With Best Served Cold, Joe Abercrombie returns to the unpretentious fantasy world he mined so memorably in the three books of The First Law, but it seems the myriad threads and perspectives of that subversive narrative are old news to the filthiest, most bloody-minded writer Britain has spat out in decades. His latest is a single-minded, standalone cycle of betrayal and revenge that careens headlong towards a conclusion that befits the mounting trail of death and
destruction its protagonist leaves in her wake.
The Years of Blood have
left Styria divided. The once-great nation’s most powerful forces have been at war with one another for decades, but for the first time, an end to the bloodshed and battery is in sight. With the army-for-hire of the Thousand Swords
at his every beck and call, Grand Duke Orso has come within a hair’s breadth of
seizing control of the devastated kingdom. One last push is all it will take,
and the tying up of a few loose ends.
Among the loose ends is Monzcarro Murcatto, captain of the mercenary forces which have won the day for the Duke time and again. A hero without match to some, a ruthless villain to others, Monza’s sway over the people of Talins has left her an unwitting threat to
Orso’s intended dominion. Thus, the Duke and his inner circle take steps to have
her removed from the picture. Her brother Benna is slaughtered before her eyes;
Monza, meanwhile, is stabbed, slit open and thrown from atop the palace’s
But she survives. And before she can even begin to heal, far less to mourn her terrible loss, she has sworn vengeance on the Duke and the six of his sons and associates who played a part in his betrayal. Monza may be broken, beaten and scarred from head to toe, but seven men must die; seven men without whom the ravaged landscape of Styria will never be the same.
Inevitably, the death toll amounts to considerably more than that. Best
Served Cold is, after all, a book by Joe Abercrombie, which – if you’re not
already familiar with his, ahem, body of work – you can take to mean heads, not
to mention a veritable miscellany of other limbs and digits, will spend more
time rolling than in their naturally appointed place. Best Served Cold is, let
me be quite clear, an incredibly violent novel: bitter, twisted and dark beyond
Curiously, perhaps, it is also a very funny novel.

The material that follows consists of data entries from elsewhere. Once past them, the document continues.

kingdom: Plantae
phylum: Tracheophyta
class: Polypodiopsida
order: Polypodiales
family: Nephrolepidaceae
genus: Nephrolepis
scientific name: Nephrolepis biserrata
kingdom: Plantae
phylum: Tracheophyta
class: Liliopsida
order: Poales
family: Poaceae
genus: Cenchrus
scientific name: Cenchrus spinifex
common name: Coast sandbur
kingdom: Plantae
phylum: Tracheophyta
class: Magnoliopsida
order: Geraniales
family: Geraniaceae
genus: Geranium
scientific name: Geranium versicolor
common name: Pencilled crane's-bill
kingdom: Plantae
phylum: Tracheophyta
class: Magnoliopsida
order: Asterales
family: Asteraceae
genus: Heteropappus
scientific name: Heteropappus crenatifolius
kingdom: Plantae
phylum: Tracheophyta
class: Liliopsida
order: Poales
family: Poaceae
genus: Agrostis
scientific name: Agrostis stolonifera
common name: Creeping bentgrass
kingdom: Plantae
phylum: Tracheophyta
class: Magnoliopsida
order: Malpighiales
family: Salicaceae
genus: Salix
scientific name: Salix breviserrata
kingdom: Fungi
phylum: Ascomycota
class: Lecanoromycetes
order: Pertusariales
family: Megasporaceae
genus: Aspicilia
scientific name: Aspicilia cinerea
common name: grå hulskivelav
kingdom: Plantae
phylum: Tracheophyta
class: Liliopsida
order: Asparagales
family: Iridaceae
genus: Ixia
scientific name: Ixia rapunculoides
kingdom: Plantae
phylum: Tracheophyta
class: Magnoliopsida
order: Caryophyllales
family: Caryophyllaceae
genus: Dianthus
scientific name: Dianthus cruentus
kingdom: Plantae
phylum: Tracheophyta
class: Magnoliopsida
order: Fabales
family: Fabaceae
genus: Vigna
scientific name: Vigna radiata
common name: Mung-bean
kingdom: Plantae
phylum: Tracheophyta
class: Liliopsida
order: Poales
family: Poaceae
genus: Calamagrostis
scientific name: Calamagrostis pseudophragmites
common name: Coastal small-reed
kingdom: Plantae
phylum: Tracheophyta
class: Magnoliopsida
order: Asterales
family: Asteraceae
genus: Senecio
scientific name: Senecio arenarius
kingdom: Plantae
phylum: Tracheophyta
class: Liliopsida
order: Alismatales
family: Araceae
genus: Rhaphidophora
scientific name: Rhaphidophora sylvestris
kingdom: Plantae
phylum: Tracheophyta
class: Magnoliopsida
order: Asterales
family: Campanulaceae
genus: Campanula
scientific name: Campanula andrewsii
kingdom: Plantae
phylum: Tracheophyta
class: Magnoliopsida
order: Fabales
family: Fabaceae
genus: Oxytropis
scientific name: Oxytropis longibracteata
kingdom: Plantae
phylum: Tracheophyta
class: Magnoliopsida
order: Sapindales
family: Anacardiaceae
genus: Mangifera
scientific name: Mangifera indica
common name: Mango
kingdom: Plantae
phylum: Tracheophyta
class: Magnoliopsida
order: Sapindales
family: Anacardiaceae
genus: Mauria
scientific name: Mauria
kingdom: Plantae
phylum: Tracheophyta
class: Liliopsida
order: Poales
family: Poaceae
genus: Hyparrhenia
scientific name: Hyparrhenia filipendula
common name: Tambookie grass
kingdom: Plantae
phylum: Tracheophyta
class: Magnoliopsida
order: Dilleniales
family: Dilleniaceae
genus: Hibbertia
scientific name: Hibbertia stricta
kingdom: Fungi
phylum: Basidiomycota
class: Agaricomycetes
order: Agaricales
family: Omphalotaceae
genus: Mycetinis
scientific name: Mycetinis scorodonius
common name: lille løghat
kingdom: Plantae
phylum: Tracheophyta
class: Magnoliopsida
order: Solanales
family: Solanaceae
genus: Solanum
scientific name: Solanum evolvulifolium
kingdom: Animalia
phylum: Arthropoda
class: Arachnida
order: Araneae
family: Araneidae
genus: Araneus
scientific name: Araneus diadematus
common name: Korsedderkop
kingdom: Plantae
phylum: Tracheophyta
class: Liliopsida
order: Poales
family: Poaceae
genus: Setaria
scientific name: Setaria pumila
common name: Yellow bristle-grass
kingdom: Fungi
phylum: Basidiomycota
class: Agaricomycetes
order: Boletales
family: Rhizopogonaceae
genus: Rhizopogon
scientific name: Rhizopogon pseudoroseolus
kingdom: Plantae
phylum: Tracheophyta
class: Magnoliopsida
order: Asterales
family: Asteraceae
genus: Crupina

Abercrombie’s acerbic sense of humour permeates the text at the least
appropriate moments possible, and it’s as well; without the occasional chuckle
to bring a little levity to the grim proceedings, Best Served Cold would likely
leave its readers in a dismal state indeed. The relentlessness of Monza’s
lengthy, murderous quest is apt, eventually, to punch through the defenses of
even the most optimistic speculative sorts.
One cold-blooded killing
follows another, and for a while, the wanton carnage seems to come a little too
easily to Monza and company. I’ll swallow the notion that she has connections
everywhere; an undwindling chest of some secret stash of gold from her days with
the Thousand Swords is more of a stretch, but sure; it beggars belief, however,
that her return trip down from Grand Duke Orso’s tower doesn’t seem to have left
her much the worse for wear, physically speaking, short of a few war-wounds and
a stiff pinky finger. Though there are ample reminders of Monza’s motivations,
it becomes increasingly difficult to identity either with her or the motley lot
she recruits to her cause.
In fact, it’s only at the halfway point – and
mark my words, Best Served Cold will be a beast of a paperback – that readers
are granted any real insight into the protagonist’s disturbed psyche. It’s all
business from the outset, and what visceral business it is. There’s something to
be said, certainly, some added value to be had from thrusting readers right into
the thick of the action, but all work and no play leaves precious little room
for Monza and her unlikely band of brothers to breathe as characters. Until the
troupe arrives in Visserine and their best-laid plans begin to unravel, Friendly
alone, an oddball ex-convict with a passion for mathematics matched only by his
prowess with a blade, seems fleshed out enough to be in any sense sympathetic.
Monza’s harrowing hunt never quite takes a backseat, but persistence is
pivotal: Best Served Cold is at its bloody best when the cost of all the killing
finally catches up with its cast. From that point on, Abercrombie’s visceral
fantasy lurches to life like a corpse long consigned to oblivion suddenly
reanimated and stuck full of uppers. The stakes are raised, the pace picks up,
tensions escalate to breaking point and of course, the body count increases
exponentially. If the relative tedium of the first handful of chapters doesn’t
break your spirit, a brilliantly brutal climax awaits. The long journey
chronicled in Best Served Cold isn’t an easy one, neither for readers nor the
anti-heroes at its pounding black heart, but late in the game, Abercombie’s
return to Styria reveals itself as an epic and exciting revenge thriller utterly
true to its own unflinching, if unconventional moral code.